Looking at the results, it seems that the national polling was correct. Barrett's and Democrats' internals were not so correct. Milwaukee didn't turn out as much as had been hoped (but Dane County, you are awesome), so perhaps that was the problem there -- the projections were off.
So what happened? The Wisconsinites who did turn out simply had no taste for a recall.
[Wisconsin State Journal:]
Larry Sabato, director of the University of Virginia's Center for Politics, said the overriding message from Tuesday's election was that many Wisconsin voters are sick of the "recall madness," which has led to recall elections against 13 state senators, Walker and Kleefisch.
"People are tired of recalls, and they don't think a recall was justified," he said.
Exit polling (which, admittedly, was shown last night to be flawed) backs that up. 60% of voters polled believed that recalls "are legitimate only for official misconduct."
So it's less of a case of loving Walker and more of a case of recall fatigue. We'll get him next time -- if the John Doe probe doesn't get him first.

# [Set of tasks]
a) In the text on the Wisconsin recall election, rewrite the paragraph beginning "Larry Sabato, director of" in a single shorter sentence that keeps its main facts.
b) Answer these questions from the text on the Wisconsin recall election:
(i) Which county does the writer praise in connection with turnout?
(ii) What percentage of voters polled at exit believed recalls "are legitimate only for official misconduct"?
(iii) Which probe does the writer suggest might get Walker first?
The records that follow are separate material, unrelated to the text on the Wisconsin recall election.

# [Entries]
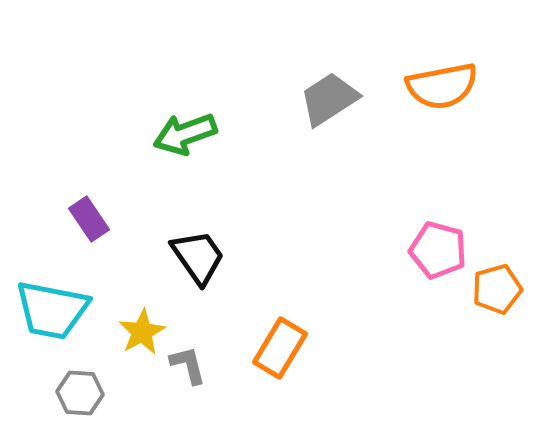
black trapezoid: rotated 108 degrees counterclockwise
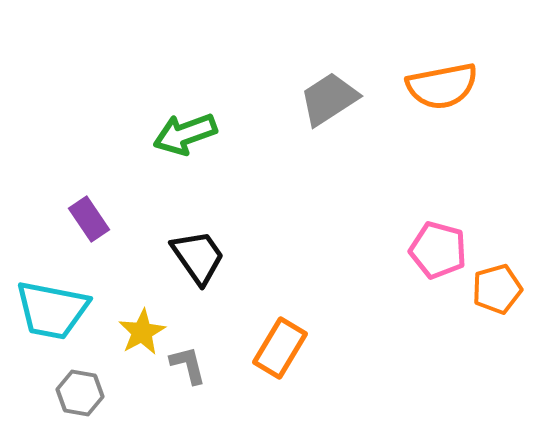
gray hexagon: rotated 6 degrees clockwise
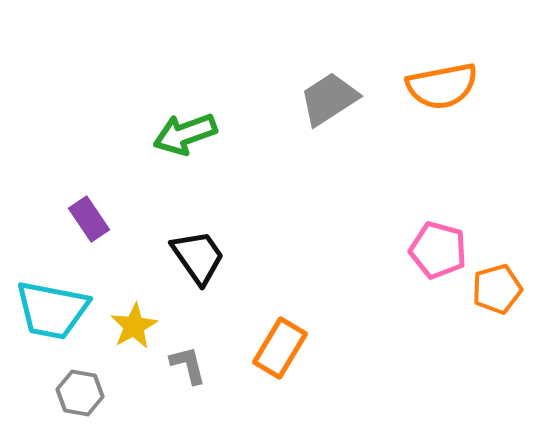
yellow star: moved 8 px left, 6 px up
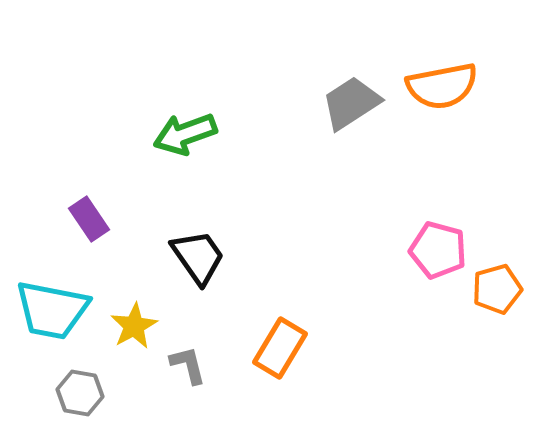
gray trapezoid: moved 22 px right, 4 px down
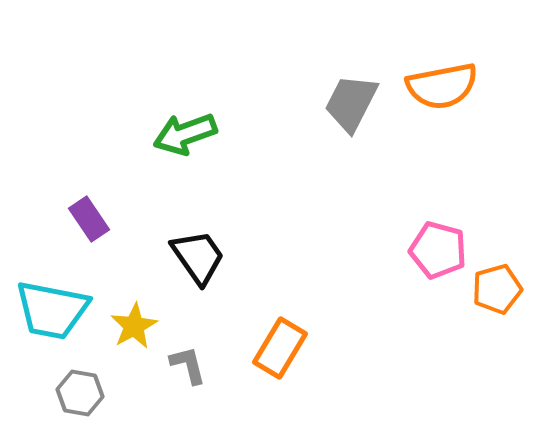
gray trapezoid: rotated 30 degrees counterclockwise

# [Answers to the exercise]
a) Larry Sabato of the University of Virginia's Center for Politics said that Tuesday's election chiefly showed many Wisconsin voters are tired of the "recall madness" behind recall elections against 13 state senators, Walker and Kleefisch.

b)
(i) Dane County
(ii) 60%
(iii) The John Doe probe